Problem tanımı: Verilerin başından "DB-Bestand 1968" ifadesini içeren satıra kadar uzanan bölümü, iki ucu da dahil ederek hiçbir değişiklik yapmadan aktarın.
─── Görev verileri
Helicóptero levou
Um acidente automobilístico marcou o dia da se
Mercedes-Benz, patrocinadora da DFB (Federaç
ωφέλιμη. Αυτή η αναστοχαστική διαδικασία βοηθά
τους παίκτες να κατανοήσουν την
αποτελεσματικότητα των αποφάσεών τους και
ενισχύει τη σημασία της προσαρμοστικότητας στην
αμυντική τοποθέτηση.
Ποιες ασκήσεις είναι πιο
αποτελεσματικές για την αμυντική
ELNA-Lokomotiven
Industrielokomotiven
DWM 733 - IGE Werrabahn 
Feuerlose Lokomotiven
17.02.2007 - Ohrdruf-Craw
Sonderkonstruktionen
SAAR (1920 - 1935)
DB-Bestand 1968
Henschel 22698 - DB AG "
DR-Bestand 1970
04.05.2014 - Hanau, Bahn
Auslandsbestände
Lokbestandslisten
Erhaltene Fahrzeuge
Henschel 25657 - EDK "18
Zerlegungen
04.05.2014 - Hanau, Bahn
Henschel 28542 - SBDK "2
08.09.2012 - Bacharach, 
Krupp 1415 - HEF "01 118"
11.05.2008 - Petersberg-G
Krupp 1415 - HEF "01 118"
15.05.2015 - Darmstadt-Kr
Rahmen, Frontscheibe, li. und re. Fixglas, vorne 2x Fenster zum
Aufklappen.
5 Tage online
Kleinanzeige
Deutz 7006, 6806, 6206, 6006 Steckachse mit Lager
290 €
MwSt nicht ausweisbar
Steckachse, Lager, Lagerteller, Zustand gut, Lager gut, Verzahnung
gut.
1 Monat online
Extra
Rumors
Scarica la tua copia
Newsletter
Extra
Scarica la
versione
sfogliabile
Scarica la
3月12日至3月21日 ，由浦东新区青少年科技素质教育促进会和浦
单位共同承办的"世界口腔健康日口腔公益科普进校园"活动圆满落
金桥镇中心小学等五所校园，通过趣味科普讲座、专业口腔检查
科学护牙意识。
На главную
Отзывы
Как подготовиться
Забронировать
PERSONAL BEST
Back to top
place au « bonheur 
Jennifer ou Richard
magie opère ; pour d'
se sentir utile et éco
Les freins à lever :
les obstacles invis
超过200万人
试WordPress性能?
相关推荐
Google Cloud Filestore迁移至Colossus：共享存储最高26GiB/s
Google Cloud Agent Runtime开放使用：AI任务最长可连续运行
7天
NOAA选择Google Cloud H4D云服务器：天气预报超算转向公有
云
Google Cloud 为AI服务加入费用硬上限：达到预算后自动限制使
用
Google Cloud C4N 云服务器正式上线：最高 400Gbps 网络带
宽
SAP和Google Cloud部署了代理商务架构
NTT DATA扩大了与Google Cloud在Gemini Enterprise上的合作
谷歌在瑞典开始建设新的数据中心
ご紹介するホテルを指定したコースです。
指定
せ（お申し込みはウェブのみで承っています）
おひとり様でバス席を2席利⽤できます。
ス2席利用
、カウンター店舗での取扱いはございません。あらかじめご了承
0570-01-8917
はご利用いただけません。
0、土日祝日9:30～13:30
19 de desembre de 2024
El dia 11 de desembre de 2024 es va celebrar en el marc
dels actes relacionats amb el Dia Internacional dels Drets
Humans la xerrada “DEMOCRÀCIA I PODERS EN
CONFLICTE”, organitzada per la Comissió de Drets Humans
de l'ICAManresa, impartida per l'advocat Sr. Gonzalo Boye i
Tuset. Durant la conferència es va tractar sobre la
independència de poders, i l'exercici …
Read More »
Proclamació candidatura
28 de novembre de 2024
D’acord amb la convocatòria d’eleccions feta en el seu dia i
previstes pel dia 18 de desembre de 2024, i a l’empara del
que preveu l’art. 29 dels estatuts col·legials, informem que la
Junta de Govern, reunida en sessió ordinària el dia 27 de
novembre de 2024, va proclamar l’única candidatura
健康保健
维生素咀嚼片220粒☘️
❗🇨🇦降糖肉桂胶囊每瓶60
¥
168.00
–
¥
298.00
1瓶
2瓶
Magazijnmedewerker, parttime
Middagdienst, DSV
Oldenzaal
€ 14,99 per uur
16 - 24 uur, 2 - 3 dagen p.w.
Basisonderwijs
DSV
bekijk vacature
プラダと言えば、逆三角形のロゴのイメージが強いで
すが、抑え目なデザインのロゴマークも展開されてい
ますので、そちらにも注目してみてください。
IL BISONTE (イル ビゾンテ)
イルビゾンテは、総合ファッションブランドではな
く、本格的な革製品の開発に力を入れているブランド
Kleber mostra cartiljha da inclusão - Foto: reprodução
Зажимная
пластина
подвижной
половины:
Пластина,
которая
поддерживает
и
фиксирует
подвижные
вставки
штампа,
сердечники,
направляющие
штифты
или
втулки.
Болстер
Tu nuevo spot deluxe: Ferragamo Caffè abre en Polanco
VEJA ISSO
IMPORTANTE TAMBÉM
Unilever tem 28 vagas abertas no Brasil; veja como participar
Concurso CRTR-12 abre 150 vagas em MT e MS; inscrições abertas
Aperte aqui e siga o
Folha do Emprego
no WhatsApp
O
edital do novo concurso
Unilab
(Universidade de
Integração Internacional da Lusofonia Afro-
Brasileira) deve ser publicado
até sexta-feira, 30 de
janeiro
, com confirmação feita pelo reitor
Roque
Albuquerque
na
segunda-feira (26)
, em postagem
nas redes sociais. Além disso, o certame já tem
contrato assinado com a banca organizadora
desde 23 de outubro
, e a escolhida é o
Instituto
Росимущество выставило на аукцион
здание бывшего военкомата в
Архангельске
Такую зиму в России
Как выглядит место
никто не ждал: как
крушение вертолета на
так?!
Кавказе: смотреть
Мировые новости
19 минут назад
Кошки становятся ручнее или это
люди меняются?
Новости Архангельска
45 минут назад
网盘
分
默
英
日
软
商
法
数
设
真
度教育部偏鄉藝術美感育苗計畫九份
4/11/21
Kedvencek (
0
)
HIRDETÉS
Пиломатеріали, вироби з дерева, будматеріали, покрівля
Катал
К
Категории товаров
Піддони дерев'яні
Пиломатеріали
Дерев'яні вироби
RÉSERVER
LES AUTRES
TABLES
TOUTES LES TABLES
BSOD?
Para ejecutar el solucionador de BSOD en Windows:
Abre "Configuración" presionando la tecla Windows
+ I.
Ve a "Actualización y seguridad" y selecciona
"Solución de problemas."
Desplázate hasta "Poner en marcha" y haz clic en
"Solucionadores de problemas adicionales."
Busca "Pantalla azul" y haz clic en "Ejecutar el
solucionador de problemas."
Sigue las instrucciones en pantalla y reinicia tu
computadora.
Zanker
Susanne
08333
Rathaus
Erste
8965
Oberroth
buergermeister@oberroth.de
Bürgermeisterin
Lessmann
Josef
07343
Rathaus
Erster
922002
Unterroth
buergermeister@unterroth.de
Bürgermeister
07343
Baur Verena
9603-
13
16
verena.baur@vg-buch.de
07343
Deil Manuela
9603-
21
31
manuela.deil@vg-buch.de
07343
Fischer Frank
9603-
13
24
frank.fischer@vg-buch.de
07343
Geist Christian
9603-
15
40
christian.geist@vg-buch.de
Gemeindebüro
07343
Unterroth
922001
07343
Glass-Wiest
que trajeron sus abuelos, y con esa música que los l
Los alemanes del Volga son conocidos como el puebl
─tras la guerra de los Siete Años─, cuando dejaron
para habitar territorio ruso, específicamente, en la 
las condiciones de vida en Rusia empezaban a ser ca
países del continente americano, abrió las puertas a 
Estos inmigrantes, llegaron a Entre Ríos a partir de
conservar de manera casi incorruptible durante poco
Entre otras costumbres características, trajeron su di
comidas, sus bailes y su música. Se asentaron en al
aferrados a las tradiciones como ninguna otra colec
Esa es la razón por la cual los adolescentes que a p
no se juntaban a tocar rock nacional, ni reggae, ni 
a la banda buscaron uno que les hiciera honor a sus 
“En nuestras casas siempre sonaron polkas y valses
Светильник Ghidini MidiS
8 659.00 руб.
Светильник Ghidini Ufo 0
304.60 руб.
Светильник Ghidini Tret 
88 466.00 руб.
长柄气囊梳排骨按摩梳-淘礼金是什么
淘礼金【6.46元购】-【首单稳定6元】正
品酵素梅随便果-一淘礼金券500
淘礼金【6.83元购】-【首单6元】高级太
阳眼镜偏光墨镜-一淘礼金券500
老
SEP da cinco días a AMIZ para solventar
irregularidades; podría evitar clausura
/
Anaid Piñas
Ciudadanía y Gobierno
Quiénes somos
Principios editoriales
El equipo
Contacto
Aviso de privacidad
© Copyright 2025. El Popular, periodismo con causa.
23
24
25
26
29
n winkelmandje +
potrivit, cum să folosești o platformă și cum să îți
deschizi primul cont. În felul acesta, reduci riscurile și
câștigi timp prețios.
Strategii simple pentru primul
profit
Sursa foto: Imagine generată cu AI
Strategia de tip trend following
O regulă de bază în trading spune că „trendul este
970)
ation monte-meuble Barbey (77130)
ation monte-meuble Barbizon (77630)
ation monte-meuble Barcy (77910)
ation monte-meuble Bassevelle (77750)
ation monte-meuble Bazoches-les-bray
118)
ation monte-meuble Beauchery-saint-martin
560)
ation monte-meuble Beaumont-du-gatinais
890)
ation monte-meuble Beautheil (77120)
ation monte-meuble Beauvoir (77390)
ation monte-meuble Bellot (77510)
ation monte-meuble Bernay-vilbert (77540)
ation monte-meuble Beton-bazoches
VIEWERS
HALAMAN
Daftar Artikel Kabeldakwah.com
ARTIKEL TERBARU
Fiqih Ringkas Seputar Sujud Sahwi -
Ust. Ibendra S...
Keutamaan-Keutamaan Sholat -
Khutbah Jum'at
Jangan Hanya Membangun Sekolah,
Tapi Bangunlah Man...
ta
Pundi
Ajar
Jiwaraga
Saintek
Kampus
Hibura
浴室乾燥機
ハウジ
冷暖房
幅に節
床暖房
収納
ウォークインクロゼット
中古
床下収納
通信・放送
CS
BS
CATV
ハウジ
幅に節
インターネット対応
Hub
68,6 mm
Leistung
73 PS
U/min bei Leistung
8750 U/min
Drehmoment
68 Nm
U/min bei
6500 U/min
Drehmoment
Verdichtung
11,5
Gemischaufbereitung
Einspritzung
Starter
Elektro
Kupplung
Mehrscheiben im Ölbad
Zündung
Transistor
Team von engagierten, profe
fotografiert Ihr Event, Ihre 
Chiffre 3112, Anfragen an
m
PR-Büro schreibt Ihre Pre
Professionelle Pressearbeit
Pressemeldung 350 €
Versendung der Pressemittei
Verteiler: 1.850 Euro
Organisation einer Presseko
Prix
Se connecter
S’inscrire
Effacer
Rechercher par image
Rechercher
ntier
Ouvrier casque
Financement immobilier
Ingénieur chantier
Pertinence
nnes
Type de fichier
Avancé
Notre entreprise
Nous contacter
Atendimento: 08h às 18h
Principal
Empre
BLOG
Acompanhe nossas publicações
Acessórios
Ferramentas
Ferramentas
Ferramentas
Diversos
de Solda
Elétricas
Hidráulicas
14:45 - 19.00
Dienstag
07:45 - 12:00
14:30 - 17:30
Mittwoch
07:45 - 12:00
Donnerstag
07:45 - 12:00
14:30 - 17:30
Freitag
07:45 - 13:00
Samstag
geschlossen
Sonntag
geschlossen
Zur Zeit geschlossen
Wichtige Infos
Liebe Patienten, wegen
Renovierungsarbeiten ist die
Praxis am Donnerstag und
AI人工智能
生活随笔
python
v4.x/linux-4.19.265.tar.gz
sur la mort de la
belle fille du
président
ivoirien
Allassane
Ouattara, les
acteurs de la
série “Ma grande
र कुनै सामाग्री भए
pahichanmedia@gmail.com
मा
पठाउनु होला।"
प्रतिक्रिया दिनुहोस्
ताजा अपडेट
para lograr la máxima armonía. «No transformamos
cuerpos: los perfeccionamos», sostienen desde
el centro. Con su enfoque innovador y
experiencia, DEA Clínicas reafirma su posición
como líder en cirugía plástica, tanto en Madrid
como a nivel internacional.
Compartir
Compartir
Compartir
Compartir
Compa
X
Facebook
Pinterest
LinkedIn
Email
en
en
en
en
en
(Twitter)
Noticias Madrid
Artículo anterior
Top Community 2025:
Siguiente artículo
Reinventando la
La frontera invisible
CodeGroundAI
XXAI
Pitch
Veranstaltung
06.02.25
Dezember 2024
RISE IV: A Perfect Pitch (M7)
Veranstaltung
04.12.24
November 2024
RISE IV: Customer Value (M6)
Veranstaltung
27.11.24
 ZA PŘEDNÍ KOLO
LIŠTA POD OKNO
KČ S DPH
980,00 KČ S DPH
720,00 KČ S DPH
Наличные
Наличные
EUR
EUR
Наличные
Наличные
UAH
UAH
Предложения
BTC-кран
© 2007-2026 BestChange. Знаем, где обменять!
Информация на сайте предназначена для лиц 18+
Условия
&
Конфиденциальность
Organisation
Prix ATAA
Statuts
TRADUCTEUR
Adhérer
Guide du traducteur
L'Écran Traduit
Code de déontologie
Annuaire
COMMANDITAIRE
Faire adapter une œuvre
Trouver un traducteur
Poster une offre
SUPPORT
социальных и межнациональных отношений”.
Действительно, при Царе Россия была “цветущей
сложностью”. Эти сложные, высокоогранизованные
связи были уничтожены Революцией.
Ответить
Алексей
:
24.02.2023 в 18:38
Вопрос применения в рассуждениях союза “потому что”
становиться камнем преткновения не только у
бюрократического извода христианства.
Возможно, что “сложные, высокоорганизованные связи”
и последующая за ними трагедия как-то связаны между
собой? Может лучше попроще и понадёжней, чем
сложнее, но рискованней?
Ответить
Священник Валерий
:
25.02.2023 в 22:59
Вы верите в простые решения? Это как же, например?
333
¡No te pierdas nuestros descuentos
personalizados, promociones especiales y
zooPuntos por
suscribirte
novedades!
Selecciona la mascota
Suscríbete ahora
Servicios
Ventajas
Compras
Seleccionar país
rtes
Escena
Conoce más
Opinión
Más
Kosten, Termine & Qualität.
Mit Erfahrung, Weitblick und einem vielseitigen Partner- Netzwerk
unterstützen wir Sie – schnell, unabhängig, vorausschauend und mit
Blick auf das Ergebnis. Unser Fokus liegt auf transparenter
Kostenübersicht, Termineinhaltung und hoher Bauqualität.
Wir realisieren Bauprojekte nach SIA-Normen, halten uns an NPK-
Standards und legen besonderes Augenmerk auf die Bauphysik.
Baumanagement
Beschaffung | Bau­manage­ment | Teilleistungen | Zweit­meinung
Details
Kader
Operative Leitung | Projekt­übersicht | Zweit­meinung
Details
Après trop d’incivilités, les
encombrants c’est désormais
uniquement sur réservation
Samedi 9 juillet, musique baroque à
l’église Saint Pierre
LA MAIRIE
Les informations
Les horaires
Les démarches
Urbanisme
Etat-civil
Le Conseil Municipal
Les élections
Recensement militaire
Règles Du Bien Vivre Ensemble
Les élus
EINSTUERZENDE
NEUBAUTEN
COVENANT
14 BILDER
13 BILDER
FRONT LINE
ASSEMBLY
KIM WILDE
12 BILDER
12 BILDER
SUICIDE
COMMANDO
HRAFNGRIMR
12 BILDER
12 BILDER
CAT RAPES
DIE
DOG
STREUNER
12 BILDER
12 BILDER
──────
Alıştırma yanıtı:
Helicóptero levou
Um acidente automobilístico marcou o dia da se
Mercedes-Benz, patrocinadora da DFB (Federaç
ωφέλιμη. Αυτή η αναστοχαστική διαδικασία βοηθά
τους παίκτες να κατανοήσουν την
αποτελεσματικότητα των αποφάσεών τους και
ενισχύει τη σημασία της προσαρμοστικότητας στην
αμυντική τοποθέτηση.
Ποιες ασκήσεις είναι πιο
αποτελεσματικές για την αμυντική
ELNA-Lokomotiven
Industrielokomotiven
DWM 733 - IGE Werrabahn 
Feuerlose Lokomotiven
17.02.2007 - Ohrdruf-Craw
Sonderkonstruktionen
SAAR (1920 - 1935)
DB-Bestand 1968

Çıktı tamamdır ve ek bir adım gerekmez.